I find this answer highly implausible, not the least because maintaining cover doesn't count as dissing ("I infiltrated the org by telling them the lies they wanted to hear" is hacking 101). Also, North Koreans aren't dumb.

I find some people's attitude to NK hackers slightly schizophrenic: either they are a credible threat or they are amateurs. Which one is it?

> Dissing Kim is something that is not currently widely permitted in NK

This wouldn't be "widely", this would be a specific interaction with a hostile foreigner for the purpose of infiltrating them. It's not the same as being allowed to say this to fellow North Koreans.

> Not saying no one from NK never will, but so far almost everyone will immediately stop the conversation at this point.

Legitimate candidates would at this point too, so as a tactic this is useless.

sorcerer-mar|10 months ago

> I find some people's attitude to NK hackers slightly schizophrenic: either they are a credible threat or they are amateurs. Which one is it?

I have no clue whether the proposed approach works, but there's a pretty coherent model that explains how it could, no schizophrenia needed: They are competent people in a cult.

Being unable/unwilling to diss Dear Leader even when it's advantageous to do so is very typical cult stuff. In fact, it's sort of why cults are dangerous. They compel people to do maladaptive things in service of the "ideals" of the group/leader.

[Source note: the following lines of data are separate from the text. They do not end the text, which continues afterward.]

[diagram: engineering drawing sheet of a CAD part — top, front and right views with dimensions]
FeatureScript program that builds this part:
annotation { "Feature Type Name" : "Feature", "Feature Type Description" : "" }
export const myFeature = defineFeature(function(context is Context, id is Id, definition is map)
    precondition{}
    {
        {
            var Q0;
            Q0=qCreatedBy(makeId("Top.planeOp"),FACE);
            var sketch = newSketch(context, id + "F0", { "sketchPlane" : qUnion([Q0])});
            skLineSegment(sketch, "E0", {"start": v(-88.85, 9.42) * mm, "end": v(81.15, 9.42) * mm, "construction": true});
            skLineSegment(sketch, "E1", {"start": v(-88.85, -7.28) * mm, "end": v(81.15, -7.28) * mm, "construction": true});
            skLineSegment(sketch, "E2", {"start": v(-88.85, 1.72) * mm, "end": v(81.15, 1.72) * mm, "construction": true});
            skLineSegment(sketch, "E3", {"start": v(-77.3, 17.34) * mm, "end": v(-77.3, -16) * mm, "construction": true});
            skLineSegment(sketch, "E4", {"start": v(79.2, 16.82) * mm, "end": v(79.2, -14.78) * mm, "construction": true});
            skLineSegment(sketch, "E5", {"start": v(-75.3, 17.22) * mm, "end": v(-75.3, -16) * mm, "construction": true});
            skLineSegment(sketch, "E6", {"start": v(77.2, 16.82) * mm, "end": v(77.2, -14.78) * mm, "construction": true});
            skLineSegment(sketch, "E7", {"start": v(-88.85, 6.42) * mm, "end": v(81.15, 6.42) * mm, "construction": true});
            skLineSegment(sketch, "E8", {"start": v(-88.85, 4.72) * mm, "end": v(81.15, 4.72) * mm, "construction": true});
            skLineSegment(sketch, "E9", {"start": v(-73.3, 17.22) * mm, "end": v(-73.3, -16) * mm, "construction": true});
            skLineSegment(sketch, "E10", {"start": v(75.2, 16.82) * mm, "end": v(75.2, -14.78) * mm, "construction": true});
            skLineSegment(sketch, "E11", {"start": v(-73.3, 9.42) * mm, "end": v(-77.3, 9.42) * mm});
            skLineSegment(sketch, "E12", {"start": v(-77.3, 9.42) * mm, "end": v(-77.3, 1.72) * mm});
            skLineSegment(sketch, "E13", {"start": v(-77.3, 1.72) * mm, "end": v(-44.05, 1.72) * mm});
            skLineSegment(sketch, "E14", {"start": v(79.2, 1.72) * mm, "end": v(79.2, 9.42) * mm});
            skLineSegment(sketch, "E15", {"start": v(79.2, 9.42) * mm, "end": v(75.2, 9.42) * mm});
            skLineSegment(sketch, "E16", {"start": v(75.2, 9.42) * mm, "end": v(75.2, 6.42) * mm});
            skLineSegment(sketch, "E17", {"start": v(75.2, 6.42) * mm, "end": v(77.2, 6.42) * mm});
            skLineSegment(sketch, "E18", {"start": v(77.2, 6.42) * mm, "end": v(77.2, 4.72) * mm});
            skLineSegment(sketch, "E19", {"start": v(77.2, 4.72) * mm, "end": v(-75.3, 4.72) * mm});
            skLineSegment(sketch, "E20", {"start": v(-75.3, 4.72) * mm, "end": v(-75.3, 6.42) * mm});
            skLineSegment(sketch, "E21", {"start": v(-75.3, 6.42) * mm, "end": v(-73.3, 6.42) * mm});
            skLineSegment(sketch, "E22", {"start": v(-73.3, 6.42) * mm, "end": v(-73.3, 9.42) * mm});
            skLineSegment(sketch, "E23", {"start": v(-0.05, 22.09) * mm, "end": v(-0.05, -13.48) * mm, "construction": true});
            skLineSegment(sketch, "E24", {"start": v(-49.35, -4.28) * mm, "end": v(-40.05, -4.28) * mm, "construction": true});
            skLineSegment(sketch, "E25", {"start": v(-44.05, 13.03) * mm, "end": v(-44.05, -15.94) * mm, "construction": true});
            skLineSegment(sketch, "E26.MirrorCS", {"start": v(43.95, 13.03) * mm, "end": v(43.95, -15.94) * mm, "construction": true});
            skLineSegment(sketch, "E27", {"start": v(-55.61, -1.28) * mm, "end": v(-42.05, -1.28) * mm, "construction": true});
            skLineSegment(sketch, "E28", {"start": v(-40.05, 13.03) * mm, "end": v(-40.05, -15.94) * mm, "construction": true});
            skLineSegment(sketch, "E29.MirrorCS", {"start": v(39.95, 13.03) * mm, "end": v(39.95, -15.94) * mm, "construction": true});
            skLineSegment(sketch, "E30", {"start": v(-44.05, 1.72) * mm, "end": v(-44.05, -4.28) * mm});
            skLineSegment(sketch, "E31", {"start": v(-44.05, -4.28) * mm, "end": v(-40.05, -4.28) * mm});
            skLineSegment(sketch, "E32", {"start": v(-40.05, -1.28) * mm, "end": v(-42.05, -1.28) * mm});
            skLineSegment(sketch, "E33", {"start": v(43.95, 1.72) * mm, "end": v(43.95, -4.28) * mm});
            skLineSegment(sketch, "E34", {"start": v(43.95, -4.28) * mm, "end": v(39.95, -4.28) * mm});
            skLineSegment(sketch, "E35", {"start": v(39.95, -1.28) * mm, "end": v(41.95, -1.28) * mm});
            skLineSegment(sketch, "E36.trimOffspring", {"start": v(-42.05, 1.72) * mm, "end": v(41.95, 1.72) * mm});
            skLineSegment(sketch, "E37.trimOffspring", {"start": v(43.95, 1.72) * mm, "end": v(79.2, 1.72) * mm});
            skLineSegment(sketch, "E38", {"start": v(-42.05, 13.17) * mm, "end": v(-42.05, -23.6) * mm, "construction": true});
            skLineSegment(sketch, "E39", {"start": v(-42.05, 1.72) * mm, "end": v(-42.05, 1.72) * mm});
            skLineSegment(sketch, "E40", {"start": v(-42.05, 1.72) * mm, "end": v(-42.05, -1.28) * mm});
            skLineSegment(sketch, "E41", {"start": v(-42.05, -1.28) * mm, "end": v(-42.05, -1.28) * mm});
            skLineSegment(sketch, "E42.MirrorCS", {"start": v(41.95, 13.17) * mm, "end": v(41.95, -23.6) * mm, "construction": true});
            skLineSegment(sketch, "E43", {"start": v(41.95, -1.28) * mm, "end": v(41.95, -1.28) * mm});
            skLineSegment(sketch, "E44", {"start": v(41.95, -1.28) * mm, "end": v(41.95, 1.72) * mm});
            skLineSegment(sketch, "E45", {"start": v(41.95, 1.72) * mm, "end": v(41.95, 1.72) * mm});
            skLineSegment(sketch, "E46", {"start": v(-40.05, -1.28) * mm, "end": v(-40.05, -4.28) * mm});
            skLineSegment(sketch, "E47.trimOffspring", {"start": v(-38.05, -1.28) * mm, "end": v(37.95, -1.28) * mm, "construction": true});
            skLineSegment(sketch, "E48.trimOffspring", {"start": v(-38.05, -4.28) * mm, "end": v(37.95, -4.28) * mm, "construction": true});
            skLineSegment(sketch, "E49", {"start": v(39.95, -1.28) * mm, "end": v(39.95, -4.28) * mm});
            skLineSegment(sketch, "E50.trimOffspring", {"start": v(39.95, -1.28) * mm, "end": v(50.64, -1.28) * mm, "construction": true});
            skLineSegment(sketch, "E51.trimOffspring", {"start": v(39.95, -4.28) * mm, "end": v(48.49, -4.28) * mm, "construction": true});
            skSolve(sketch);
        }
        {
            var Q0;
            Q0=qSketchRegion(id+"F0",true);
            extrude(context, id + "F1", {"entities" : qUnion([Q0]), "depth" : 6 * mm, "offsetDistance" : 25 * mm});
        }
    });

This applies both to the spy directly (perhaps they would personally be unwilling to say such a thing), but also to their entire chain of command. Cults by their nature are not good at passing nuanced instruction like "you can say bad things about Dear Leader under these circumstances." Just because you're willing to diss KJU to get in the door doesn't mean you know your entire chain of superiors are cool with it.

danielvf|10 months ago

I am saying they are both a credible threat and many are amateurs. Those are not mutually exclusive.

You are talking about North Korea attackers from a theoretical point of view. For many people dealing with them is just a normal part of work. It's not an unknown that needs to be worked out logically from an armchair.

I'm saying this as someone who personally chatted with a North Korea persona that later tried to drop exploits on people, and the persona belonged to hacking group with at least one 50 million dollar heist. I've also seen the screenshots on many chats with North Koreans.